▸ **PROBLEM DESCRIPTION**
Reproduce word for word the part of the records that opens with the line containing "Ausrüstung. Ein feststehendes Messer mit" and closes with the line containing "Bearbeiten von Holz.", including both of those lines.

Text data extracted from pages:
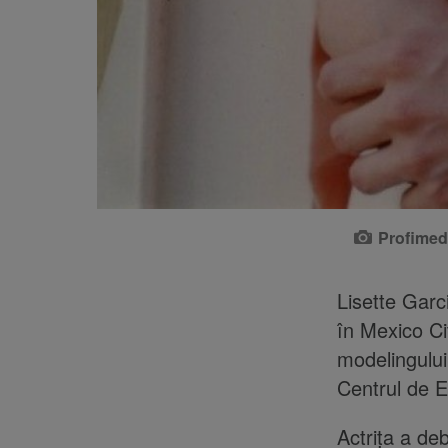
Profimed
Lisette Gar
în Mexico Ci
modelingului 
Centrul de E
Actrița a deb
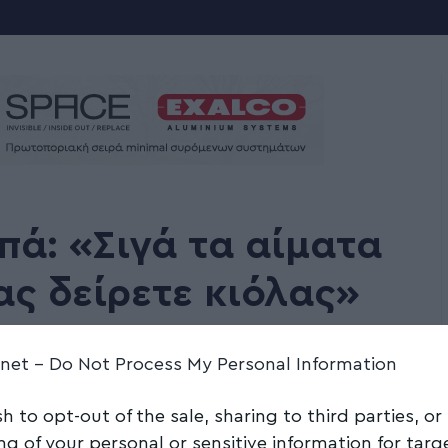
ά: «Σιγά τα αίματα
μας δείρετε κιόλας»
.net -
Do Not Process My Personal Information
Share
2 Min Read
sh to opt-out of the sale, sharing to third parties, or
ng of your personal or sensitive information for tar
...
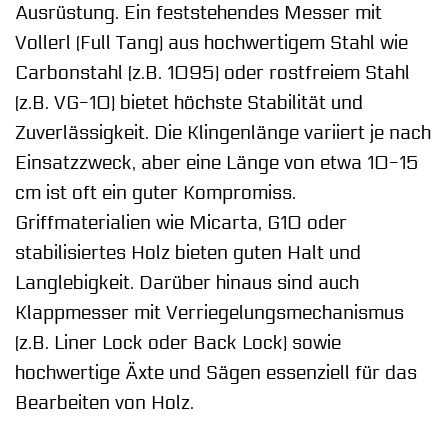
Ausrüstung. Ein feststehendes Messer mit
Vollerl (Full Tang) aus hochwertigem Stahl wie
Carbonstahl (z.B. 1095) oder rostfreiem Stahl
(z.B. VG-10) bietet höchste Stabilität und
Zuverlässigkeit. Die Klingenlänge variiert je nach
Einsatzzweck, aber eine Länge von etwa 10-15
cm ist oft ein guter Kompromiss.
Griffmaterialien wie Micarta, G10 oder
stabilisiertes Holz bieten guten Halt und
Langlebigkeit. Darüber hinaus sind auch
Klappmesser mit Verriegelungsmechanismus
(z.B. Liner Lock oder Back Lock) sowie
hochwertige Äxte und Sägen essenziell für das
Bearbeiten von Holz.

▸ **OUTPUT FOR THIS TASK**
Ausrüstung. Ein feststehendes Messer mit
Vollerl (Full Tang) aus hochwertigem Stahl wie
Carbonstahl (z.B. 1095) oder rostfreiem Stahl
(z.B. VG-10) bietet höchste Stabilität und
Zuverlässigkeit. Die Klingenlänge variiert je nach
Einsatzzweck, aber eine Länge von etwa 10-15
cm ist oft ein guter Kompromiss.
Griffmaterialien wie Micarta, G10 oder
stabilisiertes Holz bieten guten Halt und
Langlebigkeit. Darüber hinaus sind auch
Klappmesser mit Verriegelungsmechanismus
(z.B. Liner Lock oder Back Lock) sowie
hochwertige Äxte und Sägen essenziell für das
Bearbeiten von Holz.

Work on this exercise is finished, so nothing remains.